*Problem A:* According to the holiday mini lessons post, how long does the first lesson take?
*Problem B:* Pick up the holiday mini lessons post where it stops and keep writing.

*Provided text:*

2 Mini Lessons for When Your Students Have Checked Out for the Holidays

Posted by Erez Zobary on December 18, 2019

Lesson #1: Reflecting on Our Consumption Patterns: How to be a more conscious consumer

(30-35 minutes)


Photo courtesy of Dear Earth People

  1. Ask students to brainstorm their criteria for what makes a good gift
  2. Play a clip from this CBC documentary on textile waste in Canada (0:01-5:49, 9:20-9:51)
  3. After watching the video, facilitate a class discussion using the guiding questions:

    1. What is your initial reaction to the film clip? How did the content in the clip connect to what you already know or your ideas about textile (or other consumer) waste?  What was new information for you?  What do you find most challenging about the content in the video clip (or its implications)?
    2. What tools and strategies do we have to make more conscious and informed purchasing decisions? How can we maintain these tools and strategies throughout the year, long after our "new year's resolutions" have fizzled out?
    3. What are alternative gifts or purchases we can make during the holiday season that may not include material items? 
  4. Ask students to revisit and refine their criteria for what makes a good gift using ideas that surfaced from the video.

*Record extracts:*
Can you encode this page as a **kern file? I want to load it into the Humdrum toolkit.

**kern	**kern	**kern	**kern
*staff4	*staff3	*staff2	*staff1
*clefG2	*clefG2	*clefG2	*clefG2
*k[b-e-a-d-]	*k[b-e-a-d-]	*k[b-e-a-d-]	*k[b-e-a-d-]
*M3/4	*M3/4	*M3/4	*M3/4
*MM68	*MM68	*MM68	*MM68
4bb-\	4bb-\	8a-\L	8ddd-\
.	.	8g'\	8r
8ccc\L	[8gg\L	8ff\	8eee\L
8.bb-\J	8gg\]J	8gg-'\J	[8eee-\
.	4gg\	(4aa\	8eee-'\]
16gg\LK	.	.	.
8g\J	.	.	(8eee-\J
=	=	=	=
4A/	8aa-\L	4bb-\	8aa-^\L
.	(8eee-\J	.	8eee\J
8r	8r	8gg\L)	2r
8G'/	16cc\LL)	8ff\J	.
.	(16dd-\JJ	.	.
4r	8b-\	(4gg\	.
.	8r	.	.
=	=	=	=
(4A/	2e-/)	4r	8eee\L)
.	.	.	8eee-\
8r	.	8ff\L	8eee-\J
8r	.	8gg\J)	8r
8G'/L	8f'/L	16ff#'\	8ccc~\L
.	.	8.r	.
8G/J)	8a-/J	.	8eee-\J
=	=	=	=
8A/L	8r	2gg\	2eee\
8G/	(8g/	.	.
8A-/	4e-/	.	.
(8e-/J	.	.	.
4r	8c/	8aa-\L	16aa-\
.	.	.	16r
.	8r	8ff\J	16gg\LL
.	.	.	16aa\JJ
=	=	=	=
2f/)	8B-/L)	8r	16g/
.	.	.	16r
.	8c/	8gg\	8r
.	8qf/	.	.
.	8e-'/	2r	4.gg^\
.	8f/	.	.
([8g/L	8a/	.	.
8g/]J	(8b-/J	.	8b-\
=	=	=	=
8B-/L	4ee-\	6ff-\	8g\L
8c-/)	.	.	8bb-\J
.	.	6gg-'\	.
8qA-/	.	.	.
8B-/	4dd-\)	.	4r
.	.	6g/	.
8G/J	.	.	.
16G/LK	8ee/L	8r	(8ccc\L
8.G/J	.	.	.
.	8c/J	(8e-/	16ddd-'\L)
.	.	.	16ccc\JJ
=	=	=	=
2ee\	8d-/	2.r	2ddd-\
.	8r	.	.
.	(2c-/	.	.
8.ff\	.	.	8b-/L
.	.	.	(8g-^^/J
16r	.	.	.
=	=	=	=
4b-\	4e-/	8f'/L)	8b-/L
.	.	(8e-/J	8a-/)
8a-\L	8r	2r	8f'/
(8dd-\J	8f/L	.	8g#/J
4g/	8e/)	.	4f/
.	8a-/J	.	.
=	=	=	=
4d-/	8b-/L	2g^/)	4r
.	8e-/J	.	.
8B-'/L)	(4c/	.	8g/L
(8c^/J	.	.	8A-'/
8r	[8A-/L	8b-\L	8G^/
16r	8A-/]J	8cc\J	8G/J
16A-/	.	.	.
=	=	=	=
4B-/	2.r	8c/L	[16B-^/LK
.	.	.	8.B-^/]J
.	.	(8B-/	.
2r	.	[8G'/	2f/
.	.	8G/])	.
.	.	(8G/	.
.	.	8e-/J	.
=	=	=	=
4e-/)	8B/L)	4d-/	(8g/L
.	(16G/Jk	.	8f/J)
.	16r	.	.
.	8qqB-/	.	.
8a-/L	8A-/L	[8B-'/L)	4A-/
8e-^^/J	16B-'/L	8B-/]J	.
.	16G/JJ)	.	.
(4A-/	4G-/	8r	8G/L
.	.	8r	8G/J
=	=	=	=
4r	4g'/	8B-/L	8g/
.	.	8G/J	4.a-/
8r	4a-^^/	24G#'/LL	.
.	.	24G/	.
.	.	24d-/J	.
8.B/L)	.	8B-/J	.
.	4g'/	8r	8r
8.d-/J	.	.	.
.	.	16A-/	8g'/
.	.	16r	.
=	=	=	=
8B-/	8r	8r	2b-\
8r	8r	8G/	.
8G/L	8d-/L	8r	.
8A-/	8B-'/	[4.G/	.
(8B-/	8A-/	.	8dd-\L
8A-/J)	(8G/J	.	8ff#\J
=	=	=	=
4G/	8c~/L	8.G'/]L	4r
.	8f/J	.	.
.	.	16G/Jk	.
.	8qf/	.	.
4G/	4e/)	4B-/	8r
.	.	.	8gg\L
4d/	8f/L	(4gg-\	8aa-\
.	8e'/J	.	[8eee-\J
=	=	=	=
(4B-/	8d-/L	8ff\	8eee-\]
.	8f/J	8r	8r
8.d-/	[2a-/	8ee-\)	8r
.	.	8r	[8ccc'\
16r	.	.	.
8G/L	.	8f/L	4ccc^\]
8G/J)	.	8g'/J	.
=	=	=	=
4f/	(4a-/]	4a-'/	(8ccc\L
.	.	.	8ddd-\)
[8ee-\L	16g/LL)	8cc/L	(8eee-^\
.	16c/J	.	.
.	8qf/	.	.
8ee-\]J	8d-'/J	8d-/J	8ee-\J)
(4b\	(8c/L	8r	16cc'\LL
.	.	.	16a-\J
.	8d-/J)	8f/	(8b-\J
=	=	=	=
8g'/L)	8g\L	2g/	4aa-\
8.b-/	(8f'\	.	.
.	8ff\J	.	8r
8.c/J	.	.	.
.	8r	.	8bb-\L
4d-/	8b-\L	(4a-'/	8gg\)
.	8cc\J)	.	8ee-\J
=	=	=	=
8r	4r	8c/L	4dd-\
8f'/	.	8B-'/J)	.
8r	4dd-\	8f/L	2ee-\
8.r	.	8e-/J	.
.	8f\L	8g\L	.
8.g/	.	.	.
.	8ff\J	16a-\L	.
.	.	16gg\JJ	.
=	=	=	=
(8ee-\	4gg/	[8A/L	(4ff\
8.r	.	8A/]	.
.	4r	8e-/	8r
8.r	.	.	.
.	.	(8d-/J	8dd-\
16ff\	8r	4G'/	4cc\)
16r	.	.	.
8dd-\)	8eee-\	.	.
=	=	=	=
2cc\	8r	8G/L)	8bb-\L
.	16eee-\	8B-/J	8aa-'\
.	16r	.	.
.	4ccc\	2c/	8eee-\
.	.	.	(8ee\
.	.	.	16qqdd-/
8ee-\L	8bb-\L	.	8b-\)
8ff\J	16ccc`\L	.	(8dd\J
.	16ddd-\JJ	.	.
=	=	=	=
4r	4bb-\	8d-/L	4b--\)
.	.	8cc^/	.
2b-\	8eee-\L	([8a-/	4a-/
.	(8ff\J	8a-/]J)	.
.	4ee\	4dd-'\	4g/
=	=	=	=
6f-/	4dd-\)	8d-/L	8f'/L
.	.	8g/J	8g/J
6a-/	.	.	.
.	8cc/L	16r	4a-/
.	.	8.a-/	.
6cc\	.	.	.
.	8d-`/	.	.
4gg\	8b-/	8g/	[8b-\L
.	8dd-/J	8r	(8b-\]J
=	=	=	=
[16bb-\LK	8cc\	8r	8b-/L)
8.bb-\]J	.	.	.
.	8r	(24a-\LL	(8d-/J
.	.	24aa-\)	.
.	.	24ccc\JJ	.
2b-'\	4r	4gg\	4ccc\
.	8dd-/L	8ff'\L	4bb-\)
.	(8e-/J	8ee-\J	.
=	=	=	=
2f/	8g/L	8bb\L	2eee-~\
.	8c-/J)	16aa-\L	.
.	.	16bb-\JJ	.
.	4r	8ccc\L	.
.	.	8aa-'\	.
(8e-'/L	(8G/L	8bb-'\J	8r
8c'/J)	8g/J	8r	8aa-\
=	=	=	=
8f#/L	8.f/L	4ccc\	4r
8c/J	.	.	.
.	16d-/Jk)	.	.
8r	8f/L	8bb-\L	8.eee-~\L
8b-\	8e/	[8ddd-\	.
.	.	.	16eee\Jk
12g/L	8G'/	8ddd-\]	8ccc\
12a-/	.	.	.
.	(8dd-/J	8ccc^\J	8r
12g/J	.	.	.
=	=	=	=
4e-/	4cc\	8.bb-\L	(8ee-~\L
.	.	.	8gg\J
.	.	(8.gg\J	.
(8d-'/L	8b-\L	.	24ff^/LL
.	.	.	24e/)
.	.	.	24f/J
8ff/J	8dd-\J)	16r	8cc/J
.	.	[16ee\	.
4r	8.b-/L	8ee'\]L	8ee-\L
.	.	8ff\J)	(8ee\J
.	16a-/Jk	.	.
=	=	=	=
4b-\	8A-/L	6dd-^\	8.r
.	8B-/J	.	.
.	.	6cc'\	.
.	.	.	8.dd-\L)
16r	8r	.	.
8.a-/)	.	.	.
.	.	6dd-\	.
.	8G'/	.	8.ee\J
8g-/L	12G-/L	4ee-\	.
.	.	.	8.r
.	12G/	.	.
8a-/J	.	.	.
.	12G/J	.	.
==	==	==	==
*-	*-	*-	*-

*Answer section A:* 30-35 minutes.

*Answer section B:*
  5. Create a Holiday Mission Statement (in list form) with your students outlining 5-10 things they will try to do this holiday season, and in their lives, to be more conscious consumers.  For example:
    • Making a commitment to be environmentally conscious
    • Looking for fair-trade gifts or items that pay fair wages to workers
    • Avoiding single use and throw-away items
    • Purchasing gifts that help support a good cause

Lesson #2: The Power of Choices X WestJet

(40-45 minutes)

Screen Shot 2019-12-18 at 2.57.56 PM

This WestJet holiday commercial made us think about the sacrifices we choose to make to provide opportunities to others. Especially during the holiday season, we confront our responsibilities to our ourselves, our friends and families, and our communities. This commercial inspired this short lesson on empathy, selflessness, altruism, choice, generosity and the way we value relationships. 

  1. Paint a picture for your students- you enter into a school-wide draw to win 20 free lunches from your favourite restaurant. Congratulations! You win the draw and your teacher tells you that you can either keep the full prize for yourself, keep half and donate half, or donate the full prize to homeless youth in the city. What do you do? 
  2. Anonymous fish bowl: Hand out small pieces of paper. Instruct students to write down whether they will (1) keep the full prize for themselves or (2) give the full prize away to someone in need or (3) keep half of the prize and give away half of the prize. Students must write 1 sentence explaining their decision. Remind students that their responses will be read aloud to the class anonymously. 
  3. Collect all of the anonymous responses and if your room permits, move students into a circle. Read out the responses and have a short discussion afterwards:
    1. Was it easy to decide what to do? 
    2. Are you surprised by your classmates responses?
    3. Do you think people's choices differ because of their specific circumstances? Why or why not?
  4. Show students the WestJet holiday commercial which shows families choosing between keeping a WestJet holiday package for themselves or donating the trip to families from the Ronald McDonald House 
  5. Lead a class discussion using the following guiding questions:
    1. How do you think people made their choices?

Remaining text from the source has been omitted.